Início Comportamento & Saúde Prazer e Liberdade: Karymy Gonçalves debate a masturbação feminina

Prazer e Liberdade: Karymy Gonçalves debate a masturbação feminina

Crédito: Divulgação

A primeira vez que Karymy Gonçalves ouviu a palavra “siririca”, ela tinha só 11 anos. O termo veio no clássico jeito quinta série da escola, no meio de piada de menino e muita zoeira. Curiosa, ela chegou em casa querendo entender o que significava, mas recebeu apenas um “não é nada demais, é besteira”. O papo acabou ali. A curiosidade, não.

Agora, anos depois, essa mesma memória virou combustível para o livro “A Vida Secreta da Siririca”, lançado em 2023 e que vem abrindo espaço para um debate que muita gente ainda trava no modo silencioso: prazer feminino, masturbação e liberdade sobre o próprio corpo.

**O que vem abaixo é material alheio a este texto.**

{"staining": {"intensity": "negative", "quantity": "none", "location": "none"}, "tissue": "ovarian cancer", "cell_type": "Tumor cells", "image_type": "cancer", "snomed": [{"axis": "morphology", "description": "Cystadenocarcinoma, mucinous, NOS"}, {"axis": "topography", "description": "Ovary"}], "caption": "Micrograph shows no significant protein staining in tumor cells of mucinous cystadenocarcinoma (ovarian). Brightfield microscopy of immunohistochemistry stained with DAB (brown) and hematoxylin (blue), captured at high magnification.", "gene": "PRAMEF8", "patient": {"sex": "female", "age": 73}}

Para celebrar o mês da masturbação, o Sexlog conversou com a ilustradora paulistana sobre como o tema atravessou sua vida até virar arte, reflexão e também um baita questionamento social. E o papo veio daquele jeito: sincero, sem filtro e quebrando vários tabus que ainda rondam a sexualidade feminina.

Segundo Karymy, a relação das mulheres com o próprio prazer sempre foi cercada de silêncio, culpa e repressão. “O prazer feminino sempre foi guardado a sete chaves porque ele é um fator muito grande de liberdade”, explica a artista. E não é exagero. Durante séculos, desejos femininos foram tratados como problema médico, descontrole ou até “histeria feminina”. Enquanto isso, o clitóris, órgão central no prazer da mulher, só teve sua anatomia descrita de forma mais precisa no fim dos anos 1990. Sim, é surreal pensar nisso em pleno mundo moderno.

O livro nasceu durante a pandemia, numa mistura de introspecção, yoga, dança e muito autoconhecimento. O que era uma inquietação pessoal acabou virando um convite coletivo para falar sobre algo que sempre existiu, mas que quase ninguém tinha coragem de colocar em voz alta.

Karymy Gonçalves

E teve um detalhe que surpreendeu bastante a autora: o público que mais abraçou o projeto não foi exatamente o das garotas mais novas. Muitas mulheres entre 45 e 50 anos foram as que mais se conectaram com a obra, principalmente aquelas vivendo processos de divórcio, redescoberta e autoconhecimento tardio.

Uma dessas histórias marcou profundamente Karymy. Uma mulher folheou o livro em silêncio, segurou a emoção e disse que não conseguiria levar o exemplar. “Eu não sei se é vergonha ou falta de permissão própria”, contou ela. A frase ficou ecoando na cabeça da ilustradora, mostrando como muitas mulheres ainda sentem dificuldade até mesmo de se permitir explorar o próprio prazer sem culpa.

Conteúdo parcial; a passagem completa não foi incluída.